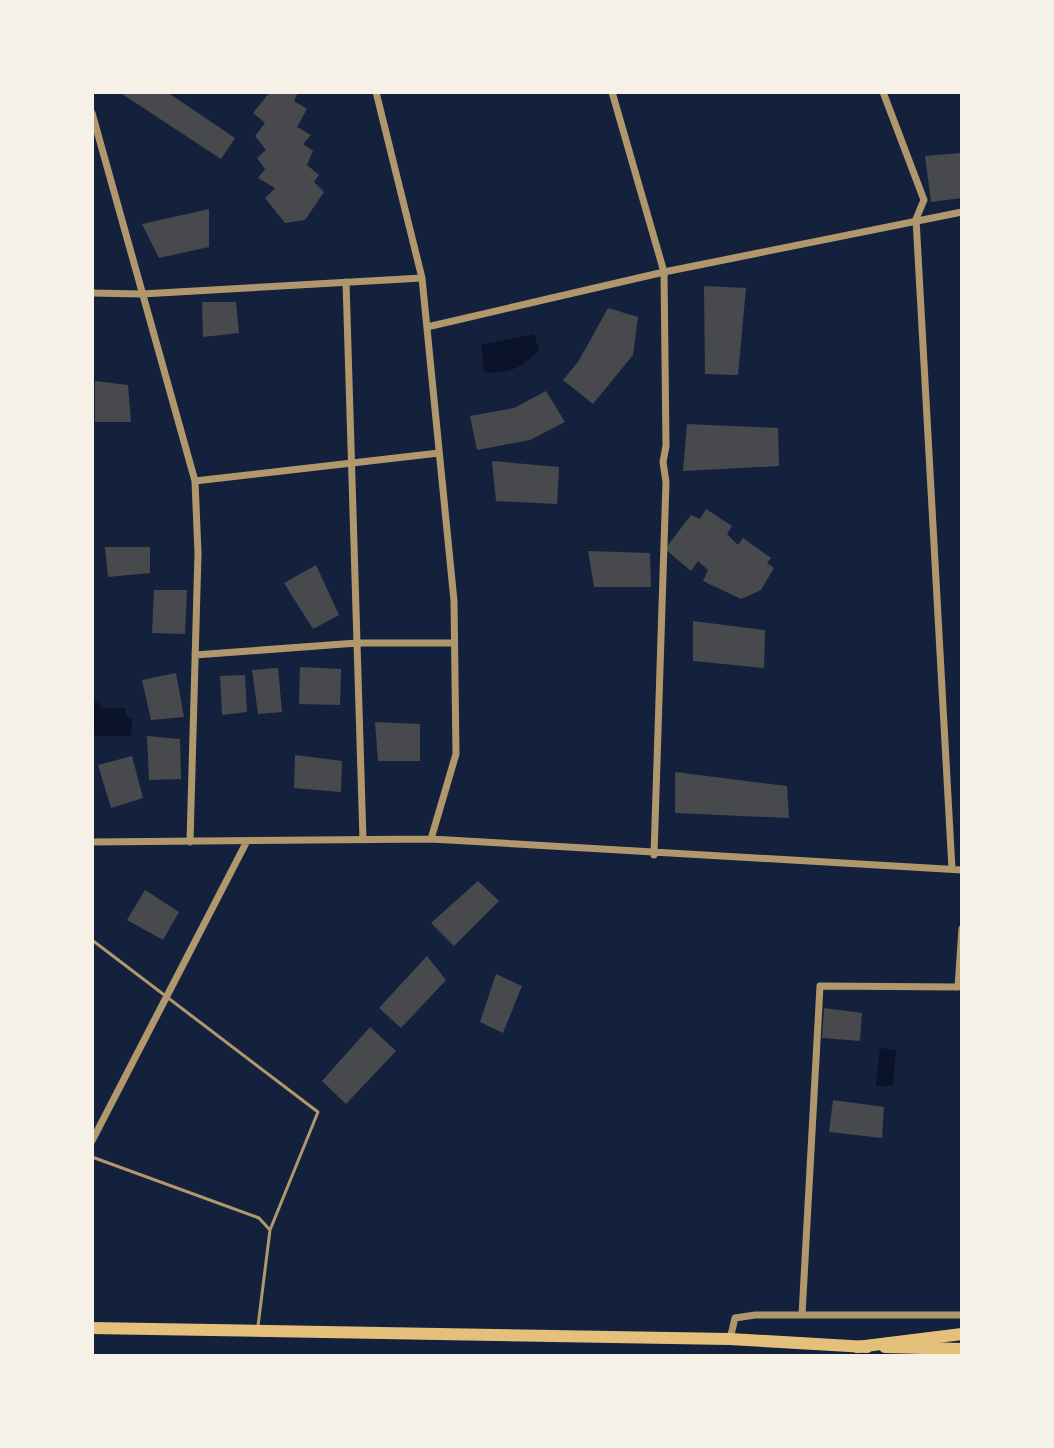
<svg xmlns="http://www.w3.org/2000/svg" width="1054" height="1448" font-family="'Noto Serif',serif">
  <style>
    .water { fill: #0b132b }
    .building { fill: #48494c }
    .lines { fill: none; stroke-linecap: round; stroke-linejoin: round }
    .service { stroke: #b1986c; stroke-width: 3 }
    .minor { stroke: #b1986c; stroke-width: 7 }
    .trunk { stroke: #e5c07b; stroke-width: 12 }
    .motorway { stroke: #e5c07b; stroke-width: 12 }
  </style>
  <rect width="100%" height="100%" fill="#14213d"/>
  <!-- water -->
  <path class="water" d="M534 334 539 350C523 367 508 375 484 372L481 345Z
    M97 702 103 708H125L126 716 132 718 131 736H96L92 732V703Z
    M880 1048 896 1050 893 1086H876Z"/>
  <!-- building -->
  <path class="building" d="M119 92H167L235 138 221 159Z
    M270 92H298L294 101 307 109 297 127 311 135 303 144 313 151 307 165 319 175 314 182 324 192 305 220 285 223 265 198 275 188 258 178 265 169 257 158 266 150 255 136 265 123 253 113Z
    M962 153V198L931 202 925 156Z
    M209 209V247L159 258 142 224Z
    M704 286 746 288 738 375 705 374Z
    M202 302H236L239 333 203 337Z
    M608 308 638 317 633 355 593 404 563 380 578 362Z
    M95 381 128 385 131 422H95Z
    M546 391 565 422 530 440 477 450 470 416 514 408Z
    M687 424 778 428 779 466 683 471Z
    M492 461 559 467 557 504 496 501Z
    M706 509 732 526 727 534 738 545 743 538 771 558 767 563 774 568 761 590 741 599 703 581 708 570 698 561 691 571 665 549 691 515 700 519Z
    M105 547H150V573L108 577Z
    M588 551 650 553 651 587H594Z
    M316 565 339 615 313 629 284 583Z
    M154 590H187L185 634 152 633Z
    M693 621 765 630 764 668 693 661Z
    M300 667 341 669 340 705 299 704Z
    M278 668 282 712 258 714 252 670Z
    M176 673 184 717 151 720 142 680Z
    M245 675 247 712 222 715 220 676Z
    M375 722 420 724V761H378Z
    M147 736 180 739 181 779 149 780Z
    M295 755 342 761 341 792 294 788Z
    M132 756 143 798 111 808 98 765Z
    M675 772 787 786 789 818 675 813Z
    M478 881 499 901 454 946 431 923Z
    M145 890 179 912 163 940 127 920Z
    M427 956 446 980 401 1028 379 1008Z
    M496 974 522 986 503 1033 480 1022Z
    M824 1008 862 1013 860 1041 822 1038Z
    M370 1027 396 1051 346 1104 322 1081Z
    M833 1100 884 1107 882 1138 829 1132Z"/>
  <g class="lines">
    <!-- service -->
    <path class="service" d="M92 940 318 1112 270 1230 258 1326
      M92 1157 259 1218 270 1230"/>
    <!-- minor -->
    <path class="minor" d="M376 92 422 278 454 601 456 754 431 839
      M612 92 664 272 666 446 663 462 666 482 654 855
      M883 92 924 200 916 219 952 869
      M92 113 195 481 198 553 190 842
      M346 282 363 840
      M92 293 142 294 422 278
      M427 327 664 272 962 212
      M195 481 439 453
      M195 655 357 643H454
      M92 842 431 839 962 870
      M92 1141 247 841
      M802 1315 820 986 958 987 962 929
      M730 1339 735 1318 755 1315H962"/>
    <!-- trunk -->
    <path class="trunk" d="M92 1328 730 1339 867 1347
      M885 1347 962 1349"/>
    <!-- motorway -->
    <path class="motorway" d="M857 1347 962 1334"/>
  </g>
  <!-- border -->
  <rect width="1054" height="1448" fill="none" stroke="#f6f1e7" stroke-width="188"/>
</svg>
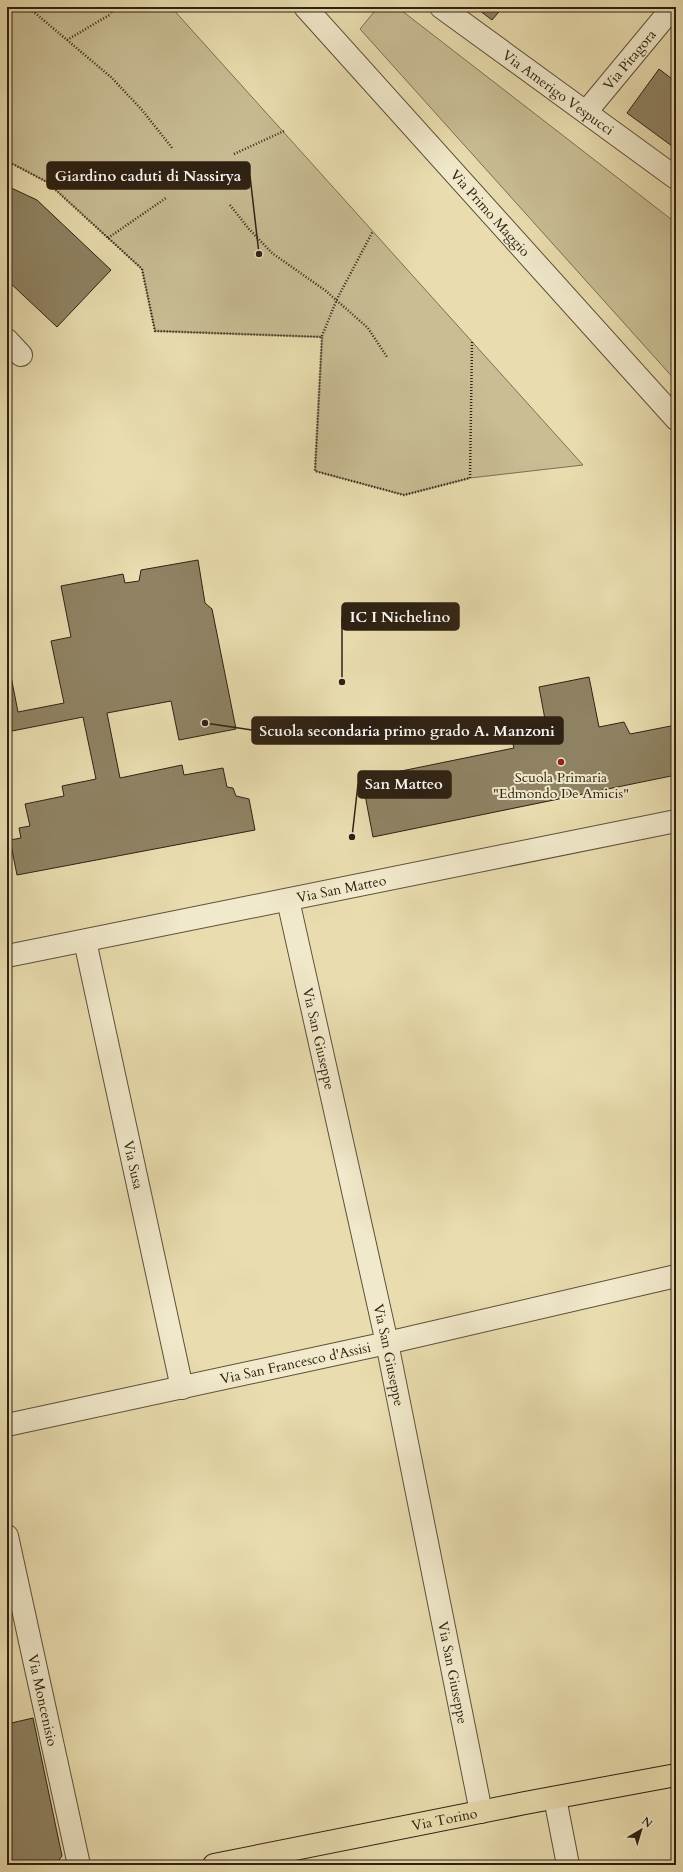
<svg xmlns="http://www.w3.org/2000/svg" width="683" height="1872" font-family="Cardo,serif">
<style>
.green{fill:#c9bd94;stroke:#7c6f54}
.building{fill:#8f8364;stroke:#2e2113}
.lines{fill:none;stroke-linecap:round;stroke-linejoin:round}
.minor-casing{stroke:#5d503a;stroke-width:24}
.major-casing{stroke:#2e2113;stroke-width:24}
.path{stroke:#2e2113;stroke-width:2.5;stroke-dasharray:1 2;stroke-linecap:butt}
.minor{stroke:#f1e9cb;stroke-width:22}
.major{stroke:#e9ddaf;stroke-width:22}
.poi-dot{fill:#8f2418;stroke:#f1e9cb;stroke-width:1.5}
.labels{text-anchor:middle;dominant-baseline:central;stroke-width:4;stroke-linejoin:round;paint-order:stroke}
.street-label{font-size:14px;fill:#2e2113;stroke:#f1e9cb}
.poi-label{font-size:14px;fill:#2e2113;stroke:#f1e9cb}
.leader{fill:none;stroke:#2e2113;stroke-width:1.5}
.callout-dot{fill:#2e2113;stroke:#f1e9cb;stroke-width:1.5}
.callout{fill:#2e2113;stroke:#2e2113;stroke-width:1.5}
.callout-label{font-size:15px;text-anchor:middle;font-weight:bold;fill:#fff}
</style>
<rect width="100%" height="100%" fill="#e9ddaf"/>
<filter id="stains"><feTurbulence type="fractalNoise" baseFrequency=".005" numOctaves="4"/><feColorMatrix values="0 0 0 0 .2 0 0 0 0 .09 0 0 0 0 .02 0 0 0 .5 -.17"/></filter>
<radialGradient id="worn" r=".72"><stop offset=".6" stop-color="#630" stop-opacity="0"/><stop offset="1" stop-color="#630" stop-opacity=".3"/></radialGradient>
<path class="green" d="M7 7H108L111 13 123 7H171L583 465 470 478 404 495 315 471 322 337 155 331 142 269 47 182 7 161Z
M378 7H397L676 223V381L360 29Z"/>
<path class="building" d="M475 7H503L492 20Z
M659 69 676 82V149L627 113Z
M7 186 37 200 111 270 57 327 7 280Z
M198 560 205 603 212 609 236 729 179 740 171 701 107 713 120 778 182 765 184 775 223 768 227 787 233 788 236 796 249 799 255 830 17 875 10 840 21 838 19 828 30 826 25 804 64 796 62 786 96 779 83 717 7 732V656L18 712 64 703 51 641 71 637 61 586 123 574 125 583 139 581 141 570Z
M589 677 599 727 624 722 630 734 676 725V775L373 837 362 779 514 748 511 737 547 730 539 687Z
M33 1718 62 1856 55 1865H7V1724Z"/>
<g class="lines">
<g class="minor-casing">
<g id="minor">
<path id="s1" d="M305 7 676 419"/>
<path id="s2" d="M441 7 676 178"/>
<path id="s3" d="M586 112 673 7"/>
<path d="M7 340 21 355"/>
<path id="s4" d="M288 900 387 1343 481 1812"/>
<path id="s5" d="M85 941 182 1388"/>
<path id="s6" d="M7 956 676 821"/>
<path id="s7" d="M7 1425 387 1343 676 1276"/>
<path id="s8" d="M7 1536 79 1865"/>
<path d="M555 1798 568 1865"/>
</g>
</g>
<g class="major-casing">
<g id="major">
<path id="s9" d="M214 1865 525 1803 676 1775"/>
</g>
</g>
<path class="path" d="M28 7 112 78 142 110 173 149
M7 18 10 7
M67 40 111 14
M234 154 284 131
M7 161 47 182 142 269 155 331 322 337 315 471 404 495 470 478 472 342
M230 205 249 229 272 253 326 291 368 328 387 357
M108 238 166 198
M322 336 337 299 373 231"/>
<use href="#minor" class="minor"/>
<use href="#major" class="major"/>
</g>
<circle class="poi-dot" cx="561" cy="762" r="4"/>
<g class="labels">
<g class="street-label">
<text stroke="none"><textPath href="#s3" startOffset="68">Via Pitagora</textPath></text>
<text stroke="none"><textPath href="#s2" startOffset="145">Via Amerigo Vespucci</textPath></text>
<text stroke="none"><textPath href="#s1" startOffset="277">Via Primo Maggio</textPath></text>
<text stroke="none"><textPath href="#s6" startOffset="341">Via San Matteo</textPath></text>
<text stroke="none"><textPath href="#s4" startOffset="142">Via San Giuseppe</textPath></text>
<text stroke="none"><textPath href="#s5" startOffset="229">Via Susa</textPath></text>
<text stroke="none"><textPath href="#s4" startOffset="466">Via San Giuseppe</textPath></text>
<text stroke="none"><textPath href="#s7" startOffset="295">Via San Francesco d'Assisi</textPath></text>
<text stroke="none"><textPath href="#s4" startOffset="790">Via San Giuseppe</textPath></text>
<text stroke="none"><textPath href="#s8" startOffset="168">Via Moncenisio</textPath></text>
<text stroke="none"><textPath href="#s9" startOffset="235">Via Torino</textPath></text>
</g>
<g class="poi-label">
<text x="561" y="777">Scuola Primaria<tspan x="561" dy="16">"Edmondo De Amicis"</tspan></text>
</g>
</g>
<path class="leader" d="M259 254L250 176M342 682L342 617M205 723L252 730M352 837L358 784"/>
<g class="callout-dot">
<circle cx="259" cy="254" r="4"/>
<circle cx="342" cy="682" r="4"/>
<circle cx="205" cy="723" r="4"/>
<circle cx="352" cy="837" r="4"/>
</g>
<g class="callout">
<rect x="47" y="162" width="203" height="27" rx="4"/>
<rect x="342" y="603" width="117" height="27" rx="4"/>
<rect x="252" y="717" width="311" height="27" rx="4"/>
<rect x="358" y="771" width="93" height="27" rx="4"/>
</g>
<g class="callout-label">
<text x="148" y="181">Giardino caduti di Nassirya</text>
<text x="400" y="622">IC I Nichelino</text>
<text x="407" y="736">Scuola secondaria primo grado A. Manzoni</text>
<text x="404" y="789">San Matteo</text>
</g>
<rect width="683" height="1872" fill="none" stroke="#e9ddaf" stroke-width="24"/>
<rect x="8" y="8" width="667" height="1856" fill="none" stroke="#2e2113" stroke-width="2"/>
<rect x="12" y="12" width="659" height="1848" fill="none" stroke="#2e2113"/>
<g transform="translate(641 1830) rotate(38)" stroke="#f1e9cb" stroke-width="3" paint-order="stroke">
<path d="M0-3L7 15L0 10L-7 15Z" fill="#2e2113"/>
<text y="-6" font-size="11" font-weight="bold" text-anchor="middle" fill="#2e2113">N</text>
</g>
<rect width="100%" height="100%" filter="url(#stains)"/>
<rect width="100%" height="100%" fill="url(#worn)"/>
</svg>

▶ [EXERCISE GOAL]
Read the listing. Report every line that includes the word "worn".

▶ [ANSWER BELOW]
<radialGradient id="worn" r=".72"><stop offset=".6" stop-color="#630" stop-opacity="0"/><stop offset="1" stop-color="#630" stop-opacity=".3"/></radialGradient>
<rect width="100%" height="100%" fill="url(#worn)"/>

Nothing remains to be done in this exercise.